▶ DATA FOR REVIEW
········

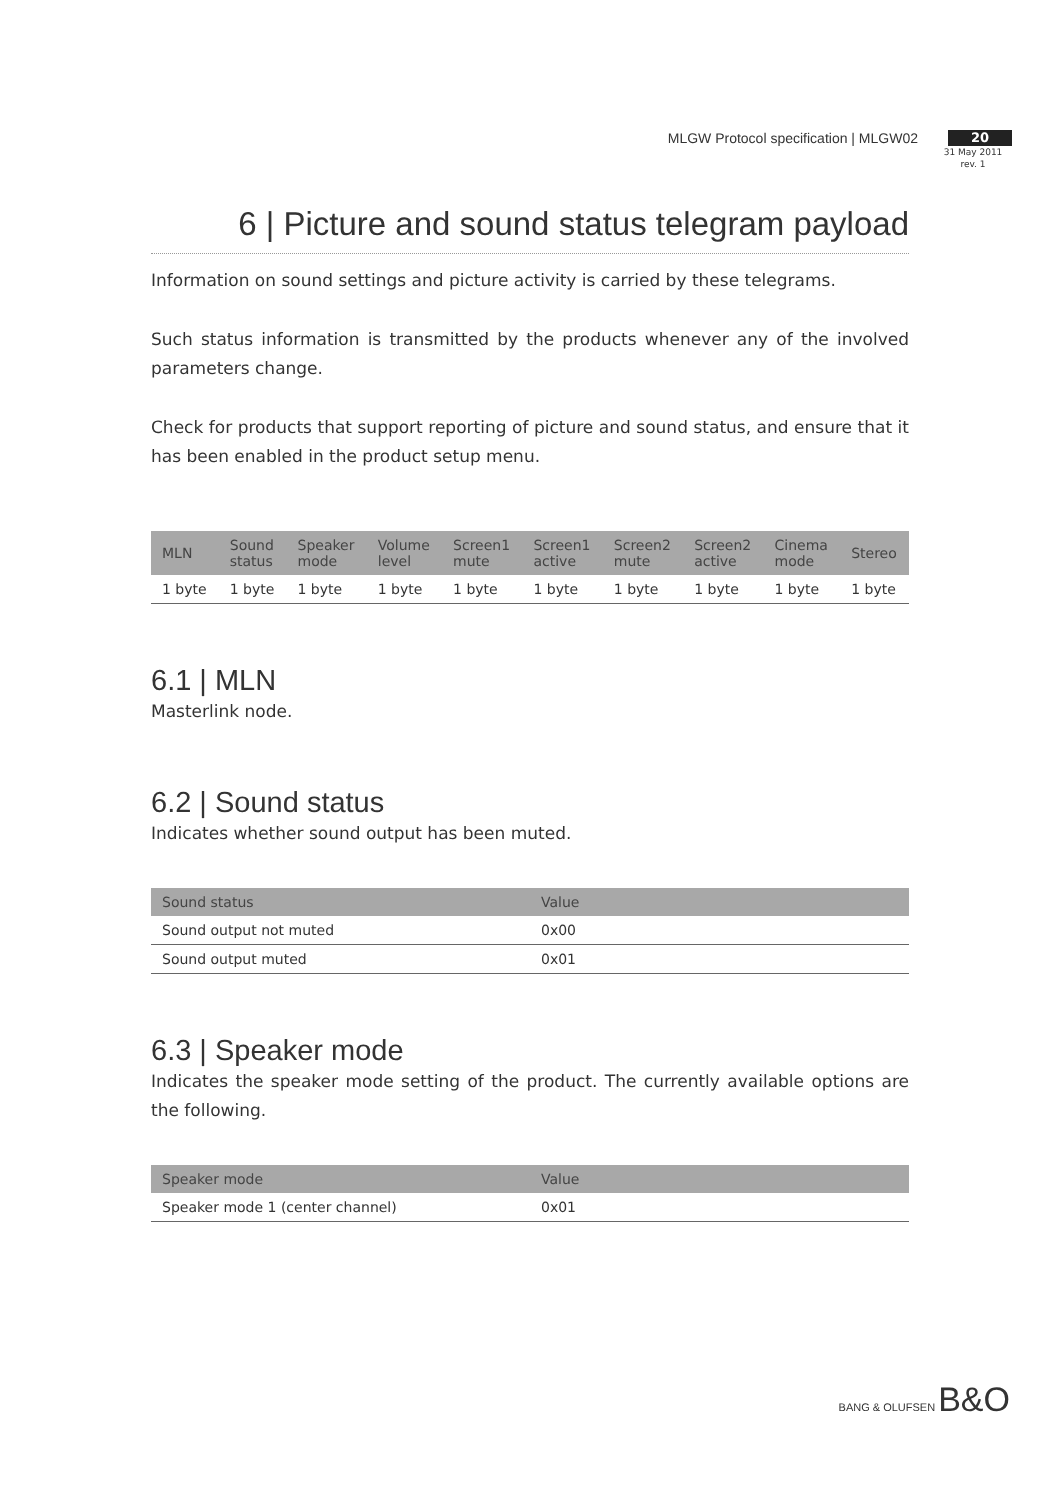MLGW Protocol specification | MLGW02
20
31 May 2011
rev. 1
6 | Picture and sound status telegram payload
Information on sound settings and picture activity is carried by these telegrams.
Such status information is transmitted by the products whenever any of the involved parameters change.
Check for products that support reporting of picture and sound status, and ensure that it has been enabled in the product setup menu.
| MLN | Sound status | Speaker mode | Volume level | Screen1 mute | Screen1 active | Screen2 mute | Screen2 active | Cinema mode | Stereo |
| --- | --- | --- | --- | --- | --- | --- | --- | --- | --- |
| 1 byte | 1 byte | 1 byte | 1 byte | 1 byte | 1 byte | 1 byte | 1 byte | 1 byte | 1 byte |
6.1 | MLN
Masterlink node.
6.2 | Sound status
Indicates whether sound output has been muted.
| Sound status | Value |
| --- | --- |
| Sound output not muted | 0x00 |
| Sound output muted | 0x01 |
6.3 | Speaker mode
Indicates the speaker mode setting of the product. The currently available options are the following.
| Speaker mode | Value |
| --- | --- |
| Speaker mode 1 (center channel) | 0x01 |
BANG & OLUFSEN B&O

········

▶ ACTION ITEM
Give the data back exactly, omitting all pictures.

▶ EXERCISE OUTPUT
MLGW Protocol specification | MLGW02
20
31 May 2011
rev. 1
6 | Picture and sound status telegram payload
Information on sound settings and picture activity is carried by these telegrams.
Such status information is transmitted by the products whenever any of the involved parameters change.
Check for products that support reporting of picture and sound status, and ensure that it has been enabled in the product setup menu.
| MLN | Sound status | Speaker mode | Volume level | Screen1 mute | Screen1 active | Screen2 mute | Screen2 active | Cinema mode | Stereo |
| --- | --- | --- | --- | --- | --- | --- | --- | --- | --- |
| 1 byte | 1 byte | 1 byte | 1 byte | 1 byte | 1 byte | 1 byte | 1 byte | 1 byte | 1 byte |
6.1 | MLN
Masterlink node.
6.2 | Sound status
Indicates whether sound output has been muted.
| Sound status | Value |
| --- | --- |
| Sound output not muted | 0x00 |
| Sound output muted | 0x01 |
6.3 | Speaker mode
Indicates the speaker mode setting of the product. The currently available options are the following.
| Speaker mode | Value |
| --- | --- |
| Speaker mode 1 (center channel) | 0x01 |
BANG & OLUFSEN B&O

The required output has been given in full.